Study material

● ● ●

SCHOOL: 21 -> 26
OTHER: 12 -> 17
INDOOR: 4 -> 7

● ● ●

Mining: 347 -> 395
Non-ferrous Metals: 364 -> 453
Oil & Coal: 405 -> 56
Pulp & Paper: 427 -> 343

● ● ●

Your assignment
Look back at the entries above. Retype the line with "Non-ferrous Metals: 364 -> 453", the line with "Pulp & Paper: 427 -> 343", and all lines in between.

Result for this exercise
Non-ferrous Metals: 364 -> 453
Oil & Coal: 405 -> 56
Pulp & Paper: 427 -> 343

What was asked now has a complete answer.